Georges Bertin, chercheur en sociologie, socio-anthropologue, est spécialiste de l’imaginaire, des mythes et du symbolisme. Il présente cette année un ample travail, fruit de son dernier livre, Entre Caverne et Lumière, Essai sur l’imaginaire en loge de francs-maçons, pour lequel il recevra dimanche le Prix Cadet Roussel 2017.
Georges Bertin décrit le voyage qui s’opère en loge de francs-maçons. Ce voyage est symboliquement un voyage par les quatre éléments. Il commence nécessairement dans la caverne, dans la materia prima qu’est la terre, archétype de la matrice maternelle. Puisqu’il faut apprendre à maîtriser les mots – qui peuvent devenir dangereux si on ne les maîtrise pas –, c’est le silence qui correspond à l’élément de la terre. La connaissance naît de lui.
Quand nous sortons de la maison matricielle, nous entrons dans les loges dites bleues. Nous retrouvons la couleur, c’est l’élément de l’eau. Les francs-maçons sont altérés, ils ont soif en permanence. Sur l’eau, on peut commencer à voguer : les rites sont des vaisseaux qui nous amènent au-delà de l’eau. La loge est une nef qui conduit ses membres hors du temps, elle conduit hors de, elle est littéralement éducatrice.
Après l’eau est l’épreuve du feu. La loge est alors comme l’athanor, elle opère une transformation. C’est l’étape de l’œuvre au rouge.
Le but est la lumière, la quête celle de l’étoile perdue et que par définition on désire : c’est l’élément de l’air.
Ce voyage en loge produit une transformation chez l’initié, qui, à proprement parler, s’altère : l’altération ici n’est pas simplement le fait de rencontrer une altérité, et ce n’est pas du tout une dégradation.
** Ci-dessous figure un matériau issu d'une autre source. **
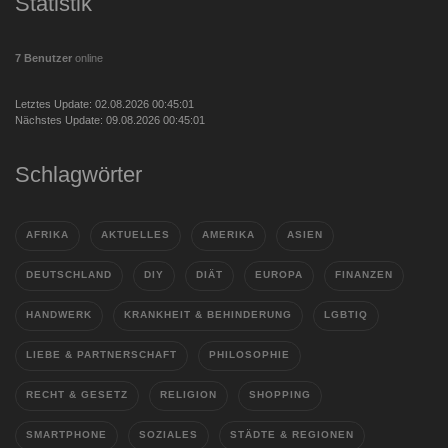
Statistik
7 Benutzer
online
Letztes Update: 02.08.2026 00:45:01
Nächstes Update: 09.08.2026 00:45:01
Schlagwörter
AFRIKA
AKTUELLES
AMERIKA
ASIEN
DEUTSCHLAND
DIY
DIÄT
EUROPA
FINANZEN
HANDWERK
KRANKHEIT & BEHINDERUNG
LGBTIQ
LIEBE & PARTNERSCHAFT
PHILOSOPHIE
RECHT & GESETZ
RELIGION
SHOPPING
SMARTPHONE
SOZIALES
STÄDTE & REGIONEN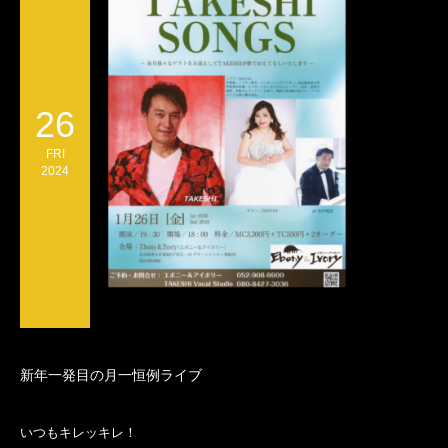
26
FRI
2024
新年一発目の月一恒例ライブ
いつもキレッキレ！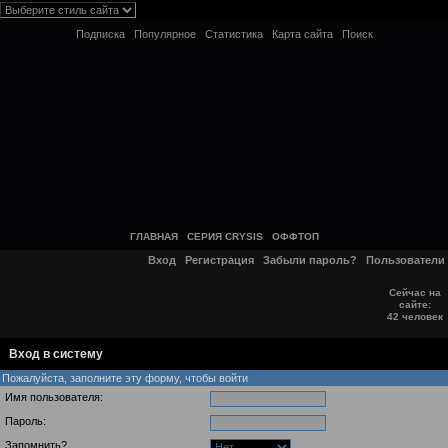
Подписка
Популярное
Статистика
Карта сайта
Поиск
ГЛАВНАЯ
СЕРИЯ CRYSIS
ОФФТОП
Вход
Регистрация
Забыли пароль?
Пользователи
Сейчас на
сайте:
42 человек
Вход в систему
Пожалуйста, заполните эту форму, чтобы войти
Имя пользователя:
Пароль:
Запомнить?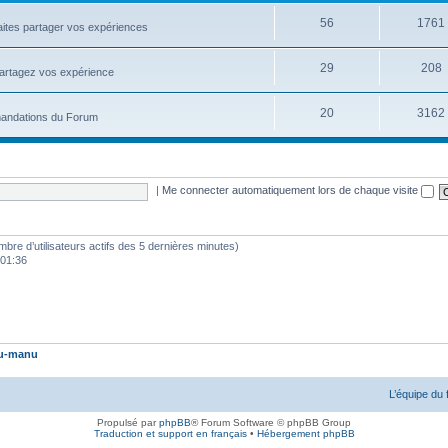
56
1761
aites partager vos expériences
29
208
partagez vos expérience
20
3162
mmandations du Forum
|
Me connecter automatiquement lors de chaque visite
nombre d’utilisateurs actifs des 5 dernières minutes)
 01:36
u-manu
L’équipe du
Propulsé par
phpBB
® Forum Software © phpBB Group
Traduction et support en français
•
Hébergement phpBB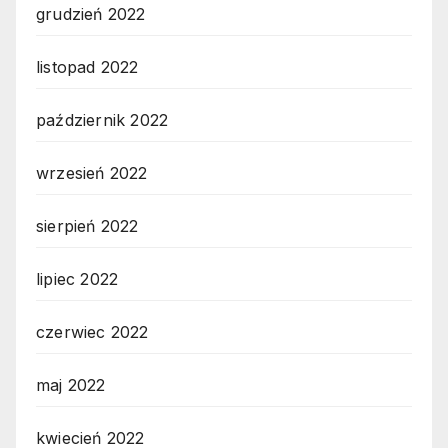
grudzień 2022
listopad 2022
październik 2022
wrzesień 2022
sierpień 2022
lipiec 2022
czerwiec 2022
maj 2022
kwiecień 2022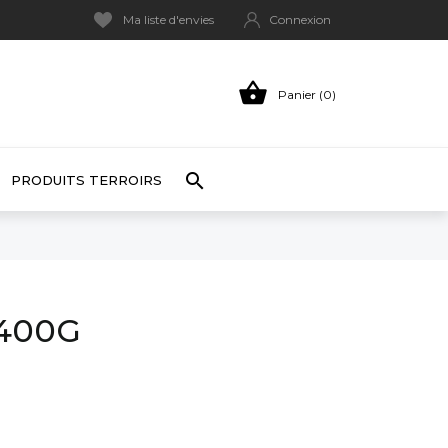
Ma liste d'envies
Connexion

Panier (0)

PRODUITS TERROIRS
 400G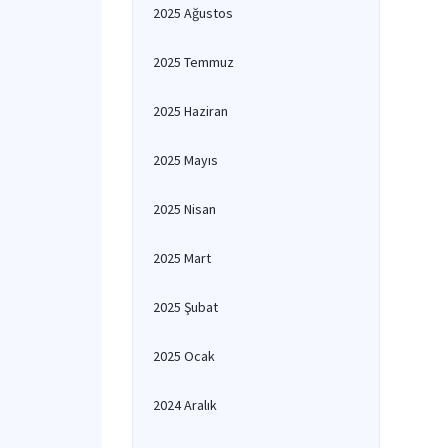
2025 Ağustos
2025 Temmuz
2025 Haziran
2025 Mayıs
2025 Nisan
2025 Mart
2025 Şubat
2025 Ocak
2024 Aralık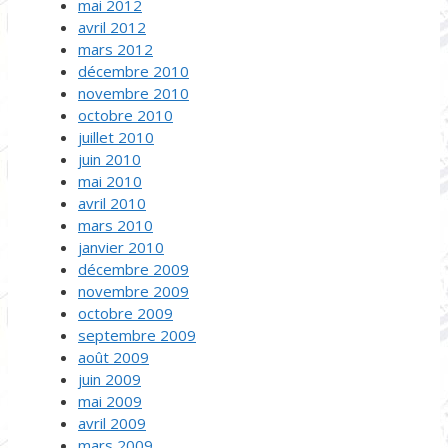
mai 2012
avril 2012
mars 2012
décembre 2010
novembre 2010
octobre 2010
juillet 2010
juin 2010
mai 2010
avril 2010
mars 2010
janvier 2010
décembre 2009
novembre 2009
octobre 2009
septembre 2009
août 2009
juin 2009
mai 2009
avril 2009
mars 2009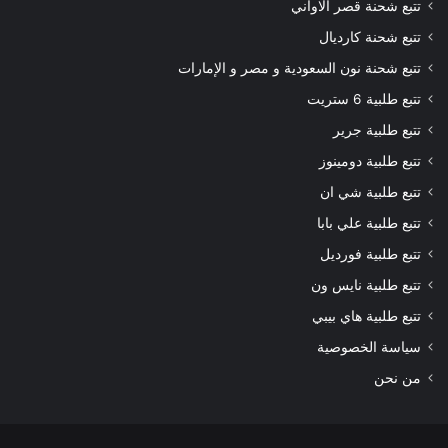
تتبع شحنة قصر الاواني
تتبع شحنة كارديال
تتبع شحنة نون السعودية و مصر و الإمارات
تتبع طلبية 6 ستريت
تتبع طلبية جرير
تتبع طلبية دومينوز
تتبع طلبية شي ان
تتبع طلبية علي بابا
تتبع طلبية فورديل
تتبع طلبية نايس ون
تتبع طلبية هاي بيبي
سياسة الخصوصية
من نحن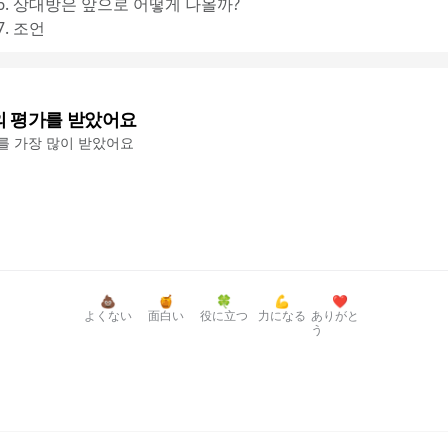
6. 상대방은 앞으로 어떻게 나올까?
7. 조언
의 평가를 받았어요
'를 가장 많이 받았어요
💩
🍯
🍀
💪
❤️
よくない
面白い
役に立つ
力になる
ありがと
う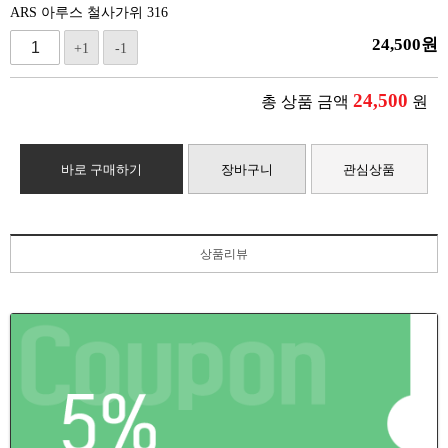
ARS 아루스 철사가위 316
24,500
원
+1
-1
24,500
총 상품 금액
원
바로 구매하기
장바구니
관심상품
상품리뷰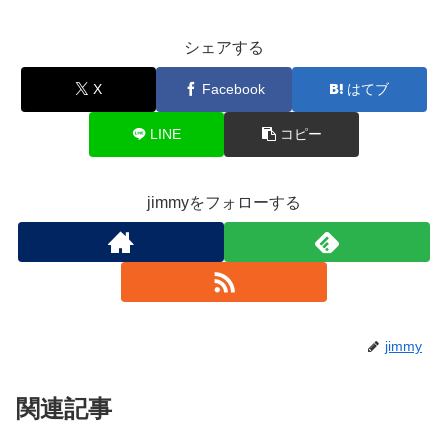
シェアする
X
Facebook
はてブ
LINE
コピー
jimmyをフォローする
jimmy
関連記事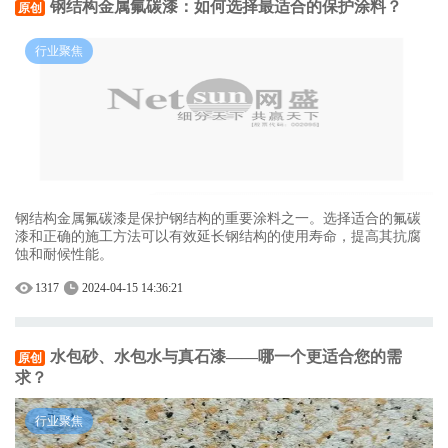
钢结构金属氟碳漆：如何选择最适合的保护涂料？
原创
行业聚焦
钢结构金属氟碳漆是保护钢结构的重要涂料之一。选择适合的氟碳
漆和正确的施工方法可以有效延长钢结构的使用寿命，提高其抗腐
蚀和耐候性能。
1317
2024-04-15 14:36:21
水包砂、水包水与真石漆——哪一个更适合您的需
原创
求？
行业聚焦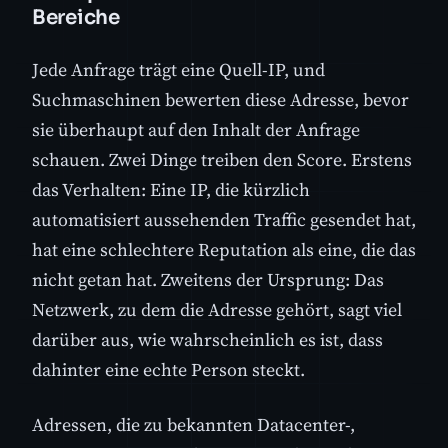
Bereiche
Jede Anfrage trägt eine Quell-IP, und
Suchmaschinen bewerten diese Adresse, bevor
sie überhaupt auf den Inhalt der Anfrage
schauen. Zwei Dinge treiben den Score. Erstens
das Verhalten: Eine IP, die kürzlich
automatisiert aussehenden Traffic gesendet hat,
hat eine schlechtere Reputation als eine, die das
nicht getan hat. Zweitens der Ursprung: Das
Netzwerk, zu dem die Adresse gehört, sagt viel
darüber aus, wie wahrscheinlich es ist, dass
dahinter eine echte Person steckt.
Adressen, die zu bekannten Datacenter-,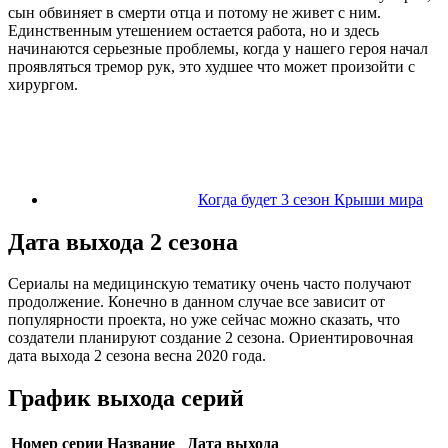
сын обвиняет в смерти отца и потому не живет с ним.
Единственным утешением остается работа, но и здесь
начинаются серьезные проблемы, когда у нашего героя начал
проявляться тремор рук, это худшее что может произойти с
хирургом.
Когда будет 3 сезон Крыши мира
Дата выхода 2 сезона
Сериалы на медицинскую тематику очень часто получают
продолжение. Конечно в данном случае все зависит от
популярности проекта, но уже сейчас можно сказать, что
создатели планируют создание 2 сезона. Ориентировочная
дата выхода 2 сезона весна 2020 года.
График выхода серий
Номер серии
Название
Дата выхода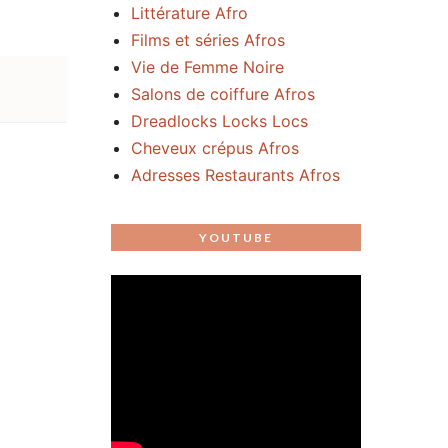
Littérature Afro
Films et séries Afros
Vie de Femme Noire
Salons de coiffure Afros
Dreadlocks Locks Locs
Cheveux crépus Afros
Adresses Restaurants Afros
YOUTUBE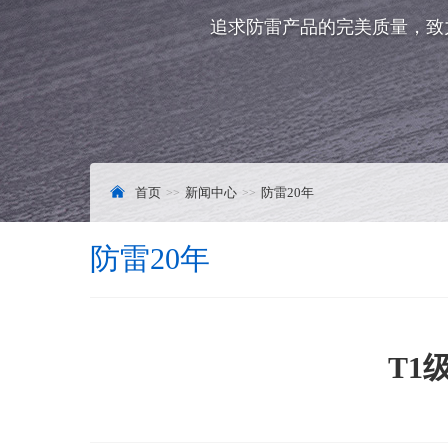
追求防雷产品的完美质量，致
首页
新闻中心
防雷20年
防雷20年
T1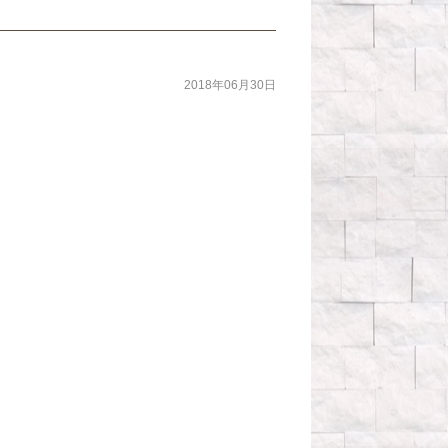
2018年06月30日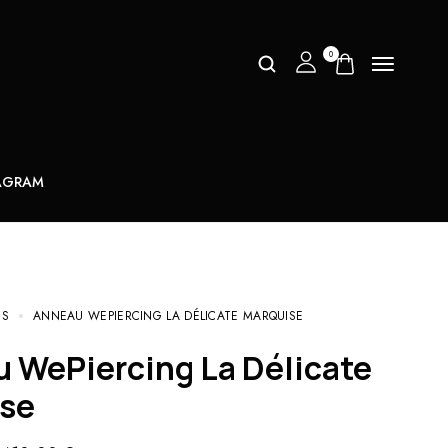
0
AGRAM
TS
ANNEAU WEPIERCING LA DÉLICATE MARQUISE
se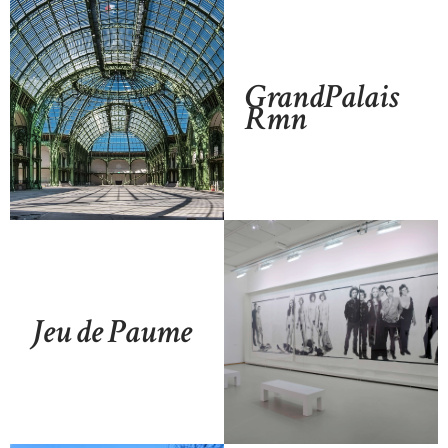
GrandPalais
Rmn
Jeu de Paume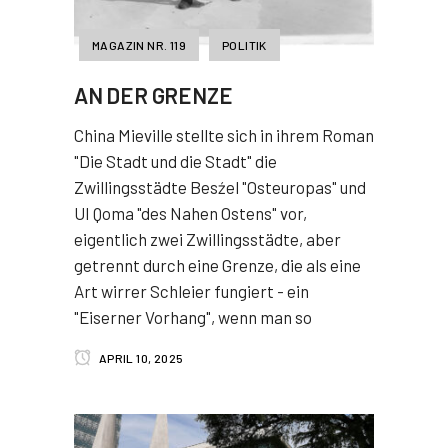
MAGAZIN NR. 119
POLITIK
AN DER GRENZE
China Mieville stellte sich in ihrem Roman
"Die Stadt und die Stadt" die
Zwillingsstädte Besźel "Osteuropas" und
UI Qoma "des Nahen Ostens" vor,
eigentlich zwei Zwillingsstädte, aber
getrennt durch eine Grenze, die als eine
Art wirrer Schleier fungiert - ein
"Eiserner Vorhang", wenn man so
APRIL 10, 2025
Au contraire, devenir humain, c’est accepter l’altération, la transformation qui s’opère en moi parce que l’autre agit sur moi et qui s’opère en l’autre parce que j’agis sur l’autre. La quête du sacré n’est donc pas anodine.
Cette quête échappe à la rationalité. Ou alors il s’agit d’une raison sensible : la pédagogie en loge est fondée sur les symboles et sur les mythes.
La Franc-Maçonnerie est une chevalerie spirituelle, pour deux raisons : sa relation avec les ateliers constructeurs ; en elle renaissent les idéaux de la chevalerie. Elle a pour fonction de servir, elle a pour valeurs la liberté, l’égalité et la fraternité.
La loge est un monde imaginal : un monde bien réel, empli de matériaux et de personnes vivantes, qui préserve en même temps les initiés d’un contact brutal avec le monde matériel et oriente leur esprit vers les idées, par le biais d’un voyage.